[Study text]

-----

April 10th On retreat
From Mark
At the weekend we had another break to civilisation, to Wimbledon, where all are busy with life rather than existing as they seem to do down here in Seaford.
Another evening in San Lorenzo with Jenny, Annabel and Simon who very kindly drove up specially with my chemo pills that I left behind but had a good dinner as reward.
Into 3rd chemo now and the low white blood cell period so need to take care. No more out of date or carelessly reheated food for me. But bowel movements are easier so hoping a CT scan soon will show some reductions in the growths.

-----

[Data to examine]

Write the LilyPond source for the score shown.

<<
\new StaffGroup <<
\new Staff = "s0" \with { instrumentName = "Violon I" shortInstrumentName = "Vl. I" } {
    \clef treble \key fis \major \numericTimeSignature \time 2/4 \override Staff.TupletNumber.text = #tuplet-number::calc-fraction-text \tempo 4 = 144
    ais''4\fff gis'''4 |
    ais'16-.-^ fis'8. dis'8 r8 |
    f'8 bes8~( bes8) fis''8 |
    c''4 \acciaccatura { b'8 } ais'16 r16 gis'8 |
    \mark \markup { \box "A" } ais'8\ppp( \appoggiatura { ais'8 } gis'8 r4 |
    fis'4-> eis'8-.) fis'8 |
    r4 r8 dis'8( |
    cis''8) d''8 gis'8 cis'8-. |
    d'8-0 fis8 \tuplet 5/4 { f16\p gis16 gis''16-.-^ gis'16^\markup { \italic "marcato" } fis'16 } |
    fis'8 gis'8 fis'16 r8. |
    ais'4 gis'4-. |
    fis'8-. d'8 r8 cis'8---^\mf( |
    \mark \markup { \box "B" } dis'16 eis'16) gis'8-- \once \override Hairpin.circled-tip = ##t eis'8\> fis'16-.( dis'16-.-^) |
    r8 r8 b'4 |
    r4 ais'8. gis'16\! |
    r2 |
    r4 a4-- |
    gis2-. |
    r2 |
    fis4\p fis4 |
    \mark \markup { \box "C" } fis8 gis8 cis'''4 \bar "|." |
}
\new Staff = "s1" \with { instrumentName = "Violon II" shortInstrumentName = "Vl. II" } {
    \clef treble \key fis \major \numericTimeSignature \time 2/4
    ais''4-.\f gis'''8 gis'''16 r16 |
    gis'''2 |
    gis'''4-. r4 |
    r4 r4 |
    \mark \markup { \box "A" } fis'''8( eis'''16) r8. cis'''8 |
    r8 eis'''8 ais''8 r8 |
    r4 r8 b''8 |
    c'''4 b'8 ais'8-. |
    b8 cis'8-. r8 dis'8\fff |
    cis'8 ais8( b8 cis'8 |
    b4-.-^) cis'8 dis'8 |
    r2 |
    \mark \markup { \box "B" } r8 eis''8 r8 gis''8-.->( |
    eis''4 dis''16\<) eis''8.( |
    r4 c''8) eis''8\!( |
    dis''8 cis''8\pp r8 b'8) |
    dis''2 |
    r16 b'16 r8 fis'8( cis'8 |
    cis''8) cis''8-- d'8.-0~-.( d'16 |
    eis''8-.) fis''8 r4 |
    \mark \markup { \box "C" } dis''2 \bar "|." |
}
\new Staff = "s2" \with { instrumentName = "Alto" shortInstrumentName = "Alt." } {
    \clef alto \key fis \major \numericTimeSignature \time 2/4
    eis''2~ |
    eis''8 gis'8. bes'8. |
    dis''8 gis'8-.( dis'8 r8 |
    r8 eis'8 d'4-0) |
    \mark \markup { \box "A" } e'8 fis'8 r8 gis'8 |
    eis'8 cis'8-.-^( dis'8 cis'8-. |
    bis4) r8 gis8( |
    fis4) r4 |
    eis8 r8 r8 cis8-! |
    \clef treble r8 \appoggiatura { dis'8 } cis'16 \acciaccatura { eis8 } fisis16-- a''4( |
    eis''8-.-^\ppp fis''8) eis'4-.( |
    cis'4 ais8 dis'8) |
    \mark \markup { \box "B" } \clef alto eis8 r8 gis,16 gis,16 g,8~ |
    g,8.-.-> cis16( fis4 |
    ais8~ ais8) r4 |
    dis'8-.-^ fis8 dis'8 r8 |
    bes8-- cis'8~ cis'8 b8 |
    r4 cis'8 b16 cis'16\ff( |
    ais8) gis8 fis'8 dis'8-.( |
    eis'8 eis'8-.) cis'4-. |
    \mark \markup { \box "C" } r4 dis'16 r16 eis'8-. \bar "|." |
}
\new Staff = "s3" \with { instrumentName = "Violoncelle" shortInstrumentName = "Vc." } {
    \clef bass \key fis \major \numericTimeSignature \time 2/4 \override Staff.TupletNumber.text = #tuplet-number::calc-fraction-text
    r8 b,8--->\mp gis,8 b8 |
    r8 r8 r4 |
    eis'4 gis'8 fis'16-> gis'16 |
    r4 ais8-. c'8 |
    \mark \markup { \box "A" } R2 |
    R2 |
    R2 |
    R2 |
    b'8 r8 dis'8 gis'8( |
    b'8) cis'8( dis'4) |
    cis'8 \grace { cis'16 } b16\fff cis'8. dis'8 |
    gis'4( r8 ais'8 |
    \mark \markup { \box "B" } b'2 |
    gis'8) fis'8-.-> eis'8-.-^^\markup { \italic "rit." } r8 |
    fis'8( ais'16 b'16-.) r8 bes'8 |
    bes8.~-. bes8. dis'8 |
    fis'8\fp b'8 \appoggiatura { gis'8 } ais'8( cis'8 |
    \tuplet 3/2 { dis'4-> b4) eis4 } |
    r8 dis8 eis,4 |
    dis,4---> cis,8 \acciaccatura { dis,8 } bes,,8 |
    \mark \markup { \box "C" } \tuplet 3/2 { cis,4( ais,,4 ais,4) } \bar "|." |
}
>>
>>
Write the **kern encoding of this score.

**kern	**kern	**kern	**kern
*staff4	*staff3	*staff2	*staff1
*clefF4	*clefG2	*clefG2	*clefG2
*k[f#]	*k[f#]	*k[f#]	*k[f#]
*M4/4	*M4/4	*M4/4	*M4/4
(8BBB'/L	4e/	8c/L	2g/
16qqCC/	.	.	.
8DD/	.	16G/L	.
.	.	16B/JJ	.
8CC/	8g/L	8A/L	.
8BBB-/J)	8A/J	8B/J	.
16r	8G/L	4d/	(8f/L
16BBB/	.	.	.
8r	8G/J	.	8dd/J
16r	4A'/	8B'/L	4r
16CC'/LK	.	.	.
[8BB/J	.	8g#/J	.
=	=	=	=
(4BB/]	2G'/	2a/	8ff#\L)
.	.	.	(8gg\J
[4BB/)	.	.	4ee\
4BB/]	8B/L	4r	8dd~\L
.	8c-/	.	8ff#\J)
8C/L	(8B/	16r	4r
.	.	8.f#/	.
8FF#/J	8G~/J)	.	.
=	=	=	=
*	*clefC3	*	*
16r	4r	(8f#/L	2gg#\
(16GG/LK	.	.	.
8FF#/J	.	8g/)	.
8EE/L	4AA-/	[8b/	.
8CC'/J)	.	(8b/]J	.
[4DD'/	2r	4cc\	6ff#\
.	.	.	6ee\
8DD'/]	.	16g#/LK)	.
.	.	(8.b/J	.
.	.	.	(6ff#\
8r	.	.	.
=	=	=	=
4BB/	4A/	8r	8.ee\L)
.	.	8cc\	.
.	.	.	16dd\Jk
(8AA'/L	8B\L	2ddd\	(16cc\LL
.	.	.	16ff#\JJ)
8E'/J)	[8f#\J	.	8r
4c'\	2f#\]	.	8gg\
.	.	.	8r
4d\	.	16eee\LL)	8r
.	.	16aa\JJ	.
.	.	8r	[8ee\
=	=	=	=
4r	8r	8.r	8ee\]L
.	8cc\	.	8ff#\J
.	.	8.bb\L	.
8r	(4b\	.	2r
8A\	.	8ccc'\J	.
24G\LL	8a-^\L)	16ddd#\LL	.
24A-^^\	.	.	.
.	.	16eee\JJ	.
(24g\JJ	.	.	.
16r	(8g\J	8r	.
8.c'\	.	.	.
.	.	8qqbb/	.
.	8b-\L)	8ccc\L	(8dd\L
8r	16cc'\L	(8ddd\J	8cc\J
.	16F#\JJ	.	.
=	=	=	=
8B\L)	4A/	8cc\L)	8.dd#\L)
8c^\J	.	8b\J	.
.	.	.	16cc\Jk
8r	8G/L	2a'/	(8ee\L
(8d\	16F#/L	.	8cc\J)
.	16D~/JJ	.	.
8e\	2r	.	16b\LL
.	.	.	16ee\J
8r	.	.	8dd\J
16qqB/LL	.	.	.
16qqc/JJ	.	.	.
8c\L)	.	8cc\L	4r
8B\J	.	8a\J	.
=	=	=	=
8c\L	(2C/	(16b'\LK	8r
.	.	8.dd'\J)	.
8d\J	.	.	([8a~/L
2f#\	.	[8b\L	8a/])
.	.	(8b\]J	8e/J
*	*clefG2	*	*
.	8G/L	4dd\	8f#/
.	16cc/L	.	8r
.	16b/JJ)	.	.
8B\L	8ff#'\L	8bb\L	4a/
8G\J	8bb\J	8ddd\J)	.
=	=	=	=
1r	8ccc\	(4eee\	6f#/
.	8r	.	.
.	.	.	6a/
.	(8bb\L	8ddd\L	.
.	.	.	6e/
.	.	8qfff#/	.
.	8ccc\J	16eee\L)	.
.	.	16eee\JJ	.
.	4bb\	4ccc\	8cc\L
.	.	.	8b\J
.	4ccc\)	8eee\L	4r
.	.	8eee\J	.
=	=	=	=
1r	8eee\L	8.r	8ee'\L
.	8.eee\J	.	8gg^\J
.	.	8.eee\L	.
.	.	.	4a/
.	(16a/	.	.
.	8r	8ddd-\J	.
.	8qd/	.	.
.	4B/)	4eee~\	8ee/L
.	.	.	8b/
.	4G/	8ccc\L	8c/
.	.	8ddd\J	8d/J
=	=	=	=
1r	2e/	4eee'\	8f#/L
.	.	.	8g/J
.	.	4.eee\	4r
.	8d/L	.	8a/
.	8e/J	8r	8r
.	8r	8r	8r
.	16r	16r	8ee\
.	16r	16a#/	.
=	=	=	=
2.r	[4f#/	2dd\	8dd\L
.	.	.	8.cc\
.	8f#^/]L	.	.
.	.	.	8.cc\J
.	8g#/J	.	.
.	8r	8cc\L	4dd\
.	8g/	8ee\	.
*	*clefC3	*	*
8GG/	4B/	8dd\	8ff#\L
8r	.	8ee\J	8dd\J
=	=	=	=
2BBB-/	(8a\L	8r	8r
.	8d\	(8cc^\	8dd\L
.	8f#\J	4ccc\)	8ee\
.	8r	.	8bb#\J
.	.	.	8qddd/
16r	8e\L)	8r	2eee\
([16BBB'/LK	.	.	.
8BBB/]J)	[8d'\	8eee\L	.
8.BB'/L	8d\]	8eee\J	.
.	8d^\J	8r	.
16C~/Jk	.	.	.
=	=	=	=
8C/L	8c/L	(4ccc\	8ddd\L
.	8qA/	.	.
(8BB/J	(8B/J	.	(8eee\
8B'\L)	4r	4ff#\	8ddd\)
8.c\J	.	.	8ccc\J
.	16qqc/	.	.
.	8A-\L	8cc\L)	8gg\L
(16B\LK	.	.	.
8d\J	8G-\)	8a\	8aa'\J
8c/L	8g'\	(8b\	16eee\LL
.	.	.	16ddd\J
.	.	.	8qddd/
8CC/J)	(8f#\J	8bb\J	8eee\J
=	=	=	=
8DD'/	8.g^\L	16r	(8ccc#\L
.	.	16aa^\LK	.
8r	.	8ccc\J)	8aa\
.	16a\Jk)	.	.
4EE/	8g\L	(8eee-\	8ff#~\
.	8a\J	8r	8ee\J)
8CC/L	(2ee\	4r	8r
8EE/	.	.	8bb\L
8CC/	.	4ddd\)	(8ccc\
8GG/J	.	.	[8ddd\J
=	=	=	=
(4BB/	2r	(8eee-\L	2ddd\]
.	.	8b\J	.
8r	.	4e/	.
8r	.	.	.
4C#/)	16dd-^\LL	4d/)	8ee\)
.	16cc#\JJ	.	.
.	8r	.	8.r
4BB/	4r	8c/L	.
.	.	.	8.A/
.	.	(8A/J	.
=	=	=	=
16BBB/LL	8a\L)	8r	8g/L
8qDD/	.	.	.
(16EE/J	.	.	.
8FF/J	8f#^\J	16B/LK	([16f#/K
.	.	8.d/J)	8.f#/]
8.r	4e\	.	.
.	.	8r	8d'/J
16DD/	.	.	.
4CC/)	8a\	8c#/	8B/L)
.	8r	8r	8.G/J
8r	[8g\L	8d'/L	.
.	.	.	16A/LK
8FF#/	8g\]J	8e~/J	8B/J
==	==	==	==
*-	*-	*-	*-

-----

[Using the information]
1) Where did the weekend break described in the April 10th entry take place?
2) Print the stretch of the April 10th entry from "Into 3rd chemo" through "in the growths.".
The records are material separate from the April 10th entry.

[Results by task]
1) Wimbledon

2)
Into 3rd chemo now and the low white blood cell period so need to take care. No more out of date or carelessly reheated food for me. But bowel movements are easier so hoping a CT scan soon will show some reductions in the growths.